Eclipse!

as published in 'Scope, March-April 1983 (RASC Toronto Centre newsletter)

Fellow Toronto Centre member Steve Chomniak joined me for the December 30th, 1982 total lunar eclipose at my parents' farm, 15 miles north-east of Belleville. With him, he brought a freshly gas-hypered stockpile of Kodachrome 25 and Ektachrome 200. There was only one thing missing: a clear sky...

One hour before the eclipse, I looked out the window. The sky was absolutely cloudless! Going outside, we discovered a very cold, strong north-westerly wind. However, this did not deter us in any way, and we immediately started across the hayfield to our equipment.

Moon in the penumbral shadow Soon we were set up. A very low horizon stretched 360º around us. The moon shone brightly in a light blue sky that was dotted only by first and second magnitude stars.

We had to warm up in the car four times as first the penumbra and then the umbra advanced across the face of the moon. Our cameras clicked away. On the radio set up behind us, we occasionally heard something about the eclipse. The anticipation grew. Adrenylin surged through our veins. We feld no fatigue -- not even the cold.

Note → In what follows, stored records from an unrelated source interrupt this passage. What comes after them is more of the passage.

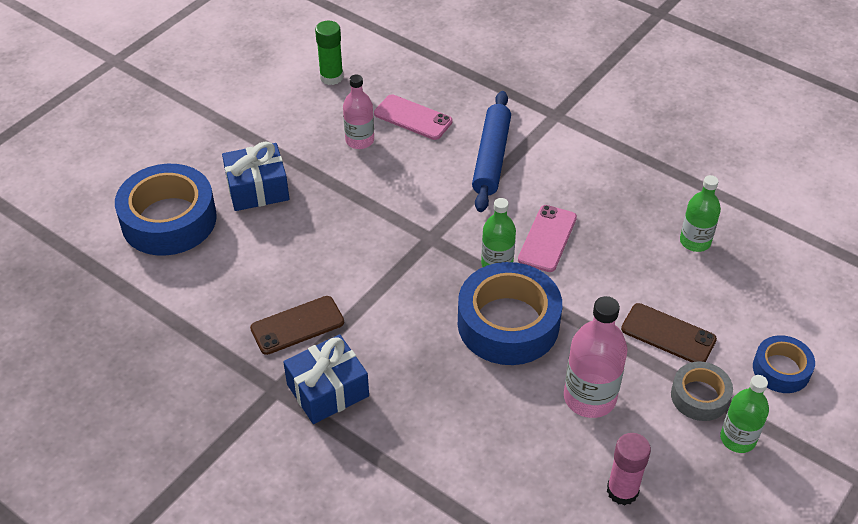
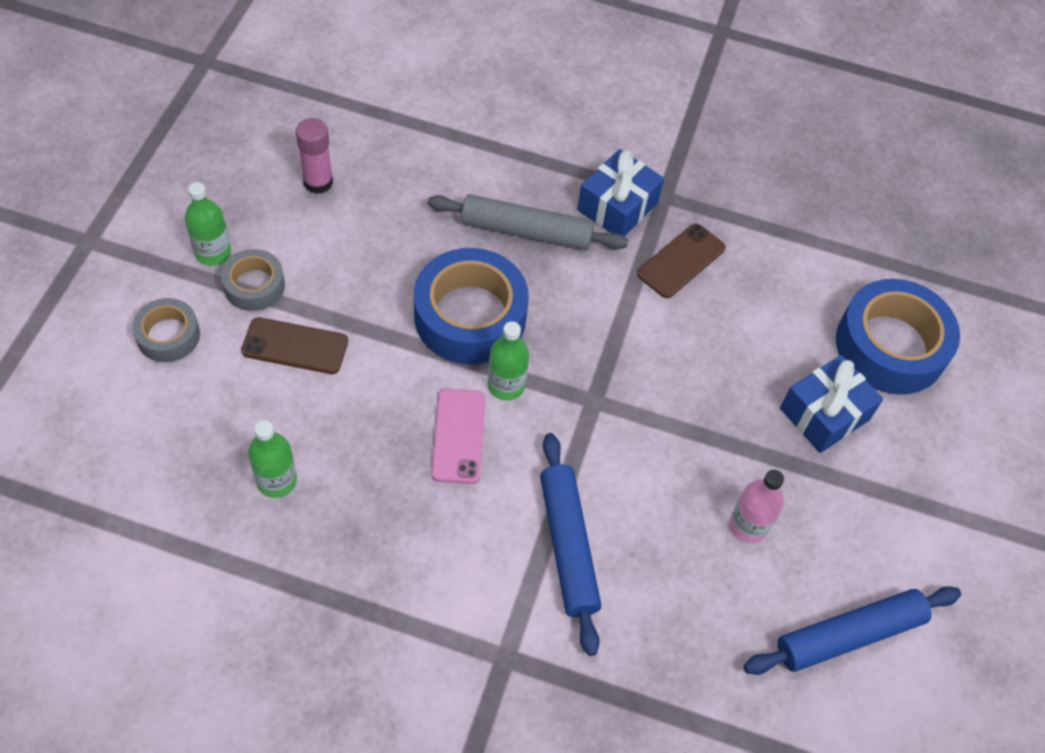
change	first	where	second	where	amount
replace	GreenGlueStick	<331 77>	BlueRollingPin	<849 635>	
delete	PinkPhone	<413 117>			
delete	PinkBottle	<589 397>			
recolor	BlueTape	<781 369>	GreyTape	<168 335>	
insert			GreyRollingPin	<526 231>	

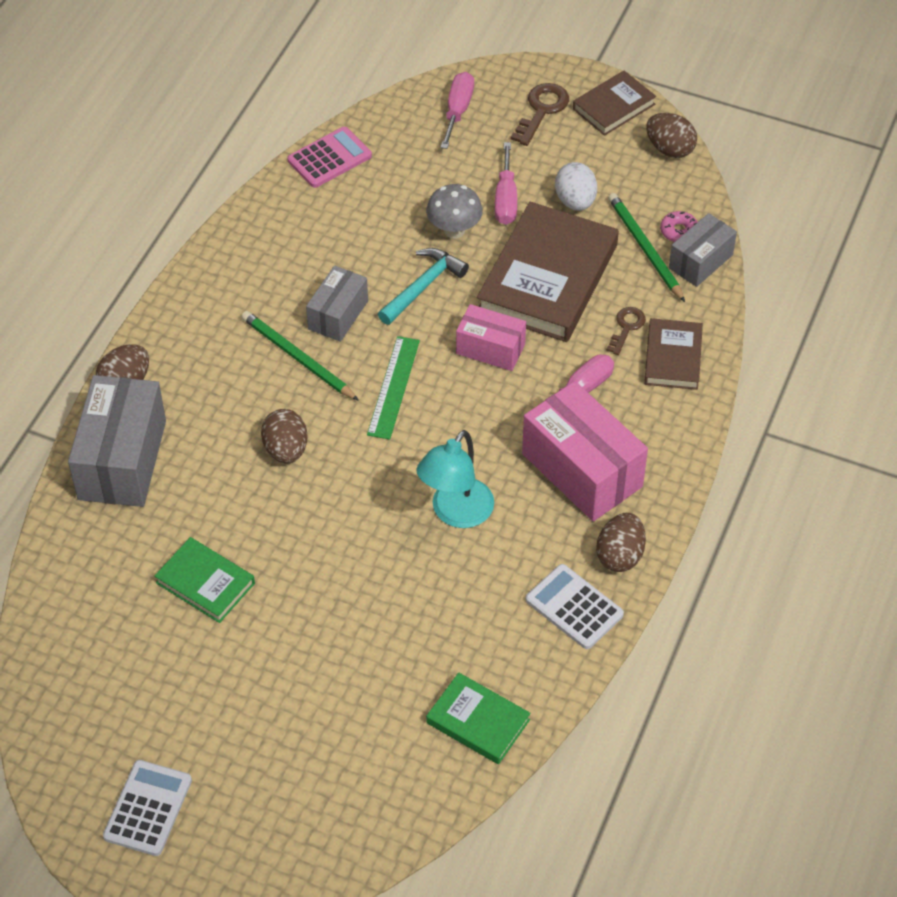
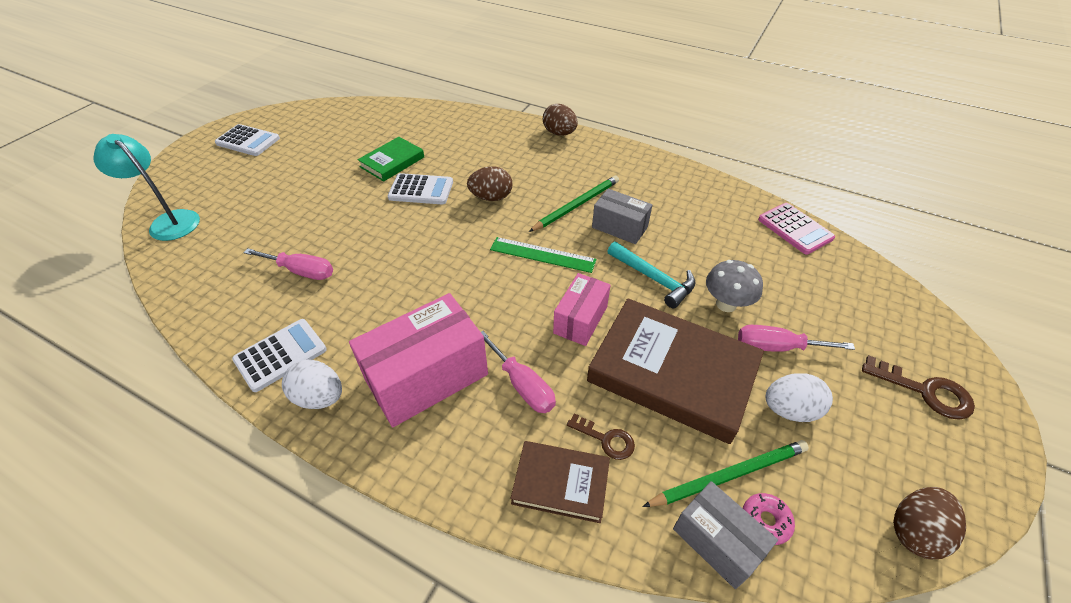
change	first	where	second	where	amount
delete	BrownBook	<613 107>			
move	PinkScrewdriver	<457 111>		<301 271>	
delete	GreyBox	<122 460>			
move	TurquoiseLamp	<456 513>		<169 221>	
recolor	BrownEgg	<620 555>	WhiteEgg	<319 397>	
delete	GreenBook	<478 721>			
insert			WhiteCalculator	<421 190>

In the final minutes before totality, the light level dropped abruptly several times. Around us, the landscape darkened and a vast multitude of stars burst forth from the sky. Flashlights had now become a necessity as the moon, our sole source of light, was slowly extinguished.

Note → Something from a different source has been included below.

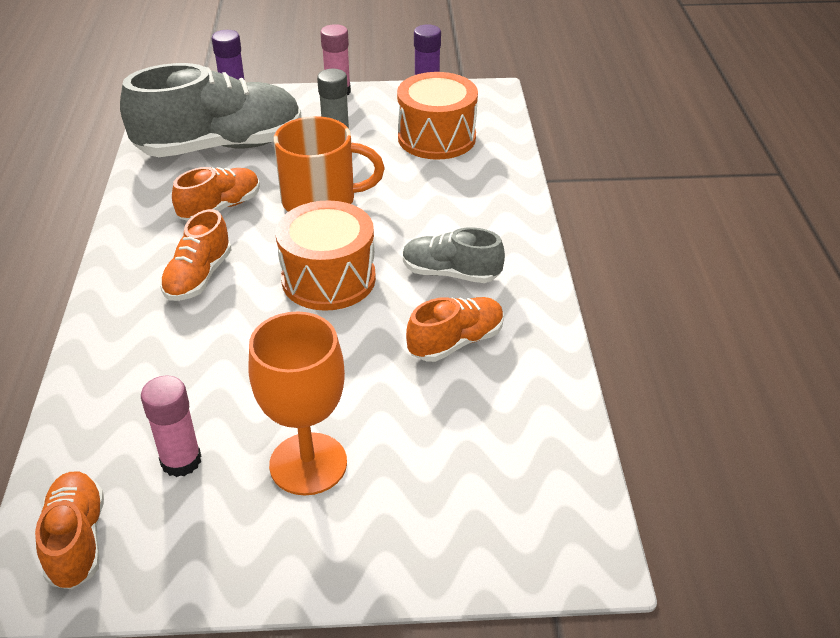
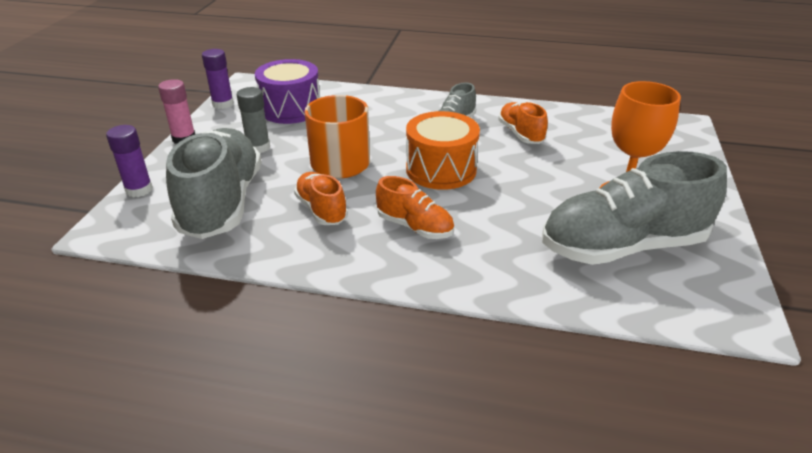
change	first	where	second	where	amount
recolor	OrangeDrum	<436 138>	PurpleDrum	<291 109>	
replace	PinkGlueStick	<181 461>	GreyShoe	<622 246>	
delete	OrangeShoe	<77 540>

Then -- totality. In a very few moments we terminated the furious activity of our cameras with the relative calm of a fifteen minute exposure.

Totality: 200mm f/3.3 20mins Kodachrome 25 It was then that we beheld a magnificent visual spectacle unrecordable by any camera or other sensing device. The pale orb of the moon floated in the midst of the Gemini Milky Way in 3D relief. A surge of colour spread across the full lower half of the moon like a million tiny volcanoes erupting blood-red lava.

On the point of frost-bit, we ran back to the house as fast as our half-frozen bodies would take us. Sticking our feet in the oven of the old "Findlay Oval" wood stove, we decided to make our 15 minute expsoure one of 20 minutes instead.

After some hot chocolate and coffee, we raced back across the hayfield, this time to close the shutters on the cameras. The moon still floated in 3D, and the radio was buzzing with descriptions of totality. Saturn and Jupiter had risen in the south-east and I took their pictures in the encroaching daybreak.

As totality drew to a close, the cameras that had been doing three-hour trail exposures were shut down and the others, once again, started clicking. The moon slowly left the umbra, and in the growing daylight the cameras kept clicking as the moon set over a farmhouse in the north-west.

As we watched elsewhere in the sky, the last stars diapeared, and as a grand finale to a spectacle of grandest proportions, the sun rose in the south-east, following the moon and the stars.

December 31, 1982
Steve Chomniak at our observing site.

Our hands were now so completely frozen that we could not take down our equipment until after breakfast. Fatigue started to set in, but with it came the knowledge that all of our planning and preparation had payed off. And with this knowledge came satisfaction and patience enough to be content with the long wait for August 16, 1989 -- our next total lunar eclipse.